Grr! Grandion caught her about the waist before she launched herself more than ten feet off his paw in a spitting, snarling mini-rage.
Dragon emotions, he chuckled.
Oh. Mercy, Grandion … is it always like this?
Like rivers of fire coursing along your nerves? Aye, Dragoness. But you learn control, and how to channel the rage into great battle-magic.
In your extensive experience of being a Dragoness? she teased.
Affurion snorted with laughter, momentarily turning the Tourmaline Dragon into a flying mass of knotted muscle and thundering fires. Without delay, the slim, double-winged Brown pointed with his left foreclaw. Behold, Sarzun Dragonhold.
They swept toward a trio of mile-wide crater-lakes crowning a lush Island, their rims curiously smooth and regular, as though formed by a planned geological process. Such was the power of the Ancient Dragons. Lia imagined there must be fine hunting amongst the bristly, dark green coniferous forests bearding the rugged slopes and shadowed ravines. Her stomach gurgled and clenched at once. Her new Dragon eyes picked out deposits of olivine, jade and chalcedony stone upon those igneous slopes, and the scales along her spine prickled as she became cognisant of an unfamiliar magic pervading the very air.
Aye, said Affurion, observing her reaction. This Island benefits from a natural shielding magic, which is the primary reason Dragons made their home here. None can approach with impunity; certainly, none possessing the subterfu
ge of the Dragon-Haters.
The Star Dragoness replied, It is almost as if the two halves of the Lost Islands were created to exist in eternal opposition.
The Brown Dragon dipped his wingtips in respect. A claw-tip touch upon what many Dragonkind suspect, Hualiama. We know not why we were created thus.
As huge and pockmarked as an ancient boulder, the Yellow Moon rolled across the sky above the Lost Islands, passing by so closely, she imagined a paw could reach out and scratch its dusty, citrine-yellow surface. Beyond the aspect of its western curvature, Hualiama saw the great comet stretching across the sky, its coma hidden behind the Yellow Moon, so that the two separate tails appeared to stream away like a child’s white ribbons trailing across the deepening indigo of the evening sky. What would become of the Island-World if the notoriously malevolent Numistar returned to rule and reign?

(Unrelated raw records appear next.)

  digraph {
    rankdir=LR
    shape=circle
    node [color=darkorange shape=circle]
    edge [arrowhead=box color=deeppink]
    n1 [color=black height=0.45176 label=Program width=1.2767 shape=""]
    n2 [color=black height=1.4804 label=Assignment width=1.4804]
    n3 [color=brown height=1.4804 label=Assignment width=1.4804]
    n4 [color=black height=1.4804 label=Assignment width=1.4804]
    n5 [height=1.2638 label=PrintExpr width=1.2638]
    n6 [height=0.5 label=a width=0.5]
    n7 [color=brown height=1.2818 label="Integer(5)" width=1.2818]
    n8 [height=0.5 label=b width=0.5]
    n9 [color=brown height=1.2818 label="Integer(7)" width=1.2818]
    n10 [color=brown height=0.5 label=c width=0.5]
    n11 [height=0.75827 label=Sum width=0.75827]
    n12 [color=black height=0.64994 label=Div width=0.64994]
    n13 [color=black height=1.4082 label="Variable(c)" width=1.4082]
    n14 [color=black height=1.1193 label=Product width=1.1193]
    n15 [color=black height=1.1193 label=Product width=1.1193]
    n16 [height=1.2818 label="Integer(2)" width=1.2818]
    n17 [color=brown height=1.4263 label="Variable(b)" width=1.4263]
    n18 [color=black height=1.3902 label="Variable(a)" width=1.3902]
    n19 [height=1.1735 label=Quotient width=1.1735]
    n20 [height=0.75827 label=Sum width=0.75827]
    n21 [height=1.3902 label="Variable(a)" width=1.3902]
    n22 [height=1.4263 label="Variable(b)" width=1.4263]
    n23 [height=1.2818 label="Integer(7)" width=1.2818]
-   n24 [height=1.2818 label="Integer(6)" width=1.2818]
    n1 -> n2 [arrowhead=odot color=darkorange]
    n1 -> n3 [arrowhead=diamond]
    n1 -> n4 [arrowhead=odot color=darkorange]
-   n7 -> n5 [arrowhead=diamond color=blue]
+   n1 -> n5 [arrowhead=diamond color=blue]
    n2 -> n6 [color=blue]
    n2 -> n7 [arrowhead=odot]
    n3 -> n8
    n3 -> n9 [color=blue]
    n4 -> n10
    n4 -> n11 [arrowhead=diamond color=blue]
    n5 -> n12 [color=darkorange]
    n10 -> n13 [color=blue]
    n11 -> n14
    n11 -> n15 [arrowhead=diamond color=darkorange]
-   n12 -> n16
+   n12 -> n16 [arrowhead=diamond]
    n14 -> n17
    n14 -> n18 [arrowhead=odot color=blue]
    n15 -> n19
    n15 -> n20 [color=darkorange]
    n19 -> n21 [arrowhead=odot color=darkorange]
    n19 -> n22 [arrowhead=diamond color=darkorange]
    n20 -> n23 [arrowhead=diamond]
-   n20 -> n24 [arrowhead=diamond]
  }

Her gaze swung dizzily to the craters, zooming in to discover streams of Dragonkind issuing from the honeycomb rim walls, which rose a good thousand feet above the slowly-roiling turquoise lakes, then her vision panned out again to spy many more thousands of Dragons, mostly Swarm, rising to orient upon the visitors with clear intent.
Steady your eye muscles, Grandion advised. For now, choose a single focal point until you learn fine control of your magnification. I will also teach you the magical enhancement of Dragon sight. That’s a higher Blue skill.

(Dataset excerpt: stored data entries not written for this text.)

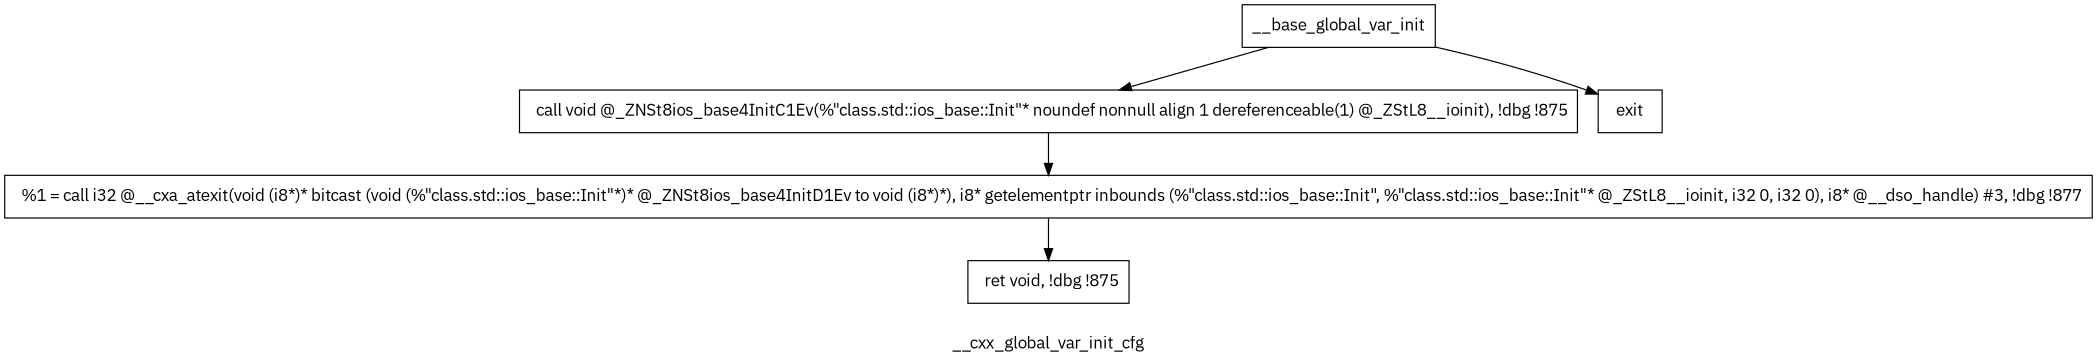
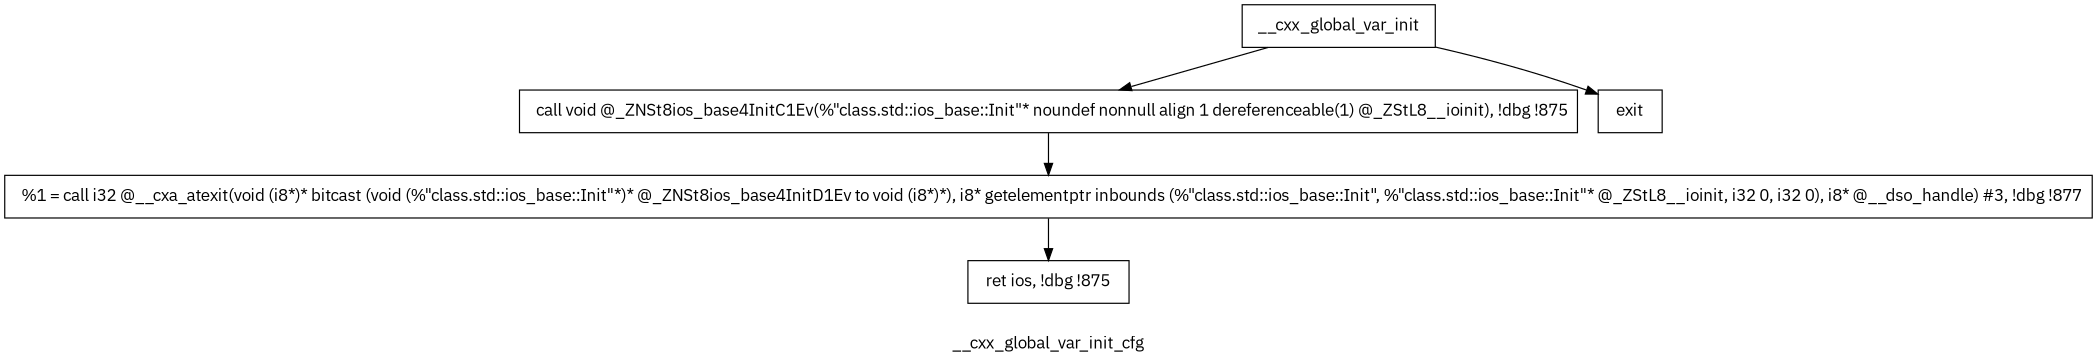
  digraph {
    fontname="IBM Plex Sans"
    label=__cxx_global_var_init_cfg
    node [color=black fontname="IBM Plex Sans" shape=rectangle]
    edge [color=black fontname="IBM Plex Sans"]
-   n1 [label=__base_global_var_init]
+   n1 [label=__cxx_global_var_init]
    n2 [label="  call void @_ZNSt8ios_base4InitC1Ev(%\"class.std::ios_base::Init\"* noundef nonnull align 1 dereferenceable(1) @_ZStL8__ioinit), !dbg !875"]
    n3 [label=exit]
    n4 [label="  %1 = call i32 @__cxa_atexit(void (i8*)* bitcast (void (%\"class.std::ios_base::Init\"*)* @_ZNSt8ios_base4InitD1Ev to void (i8*)*), i8* getelementptr inbounds (%\"class.std::ios_base::Init\", %\"class.std::ios_base::Init\"* @_ZStL8__ioinit, i32 0, i32 0), i8* @__dso_handle) #3, !dbg !877"]
-   n5 [label="  ret void, !dbg !875"]
+   n5 [label="ret ios, !dbg !875"]
    n1 -> n2
    n1 -> n3
    n2 -> n4
    n4 -> n5
  }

Clearly, the Tourmaline intended to revel in the role of teacher.
It was hard not to feel chary and skittish given his sheer physical presence; more so the possessive clasp of his paw and the surging of eye-fires each time Grandion regarded her. Lia had to remind herself she was twenty-one years old, no mere stripling, and certainly not an ordinary Dragon hatchling. Life’s experience had scarred and moulded her.
The power of Dragon sight was hers.
Lia said, Grandion, please show me how to work this magnification. What are your Dragon-kin doing, Affurion?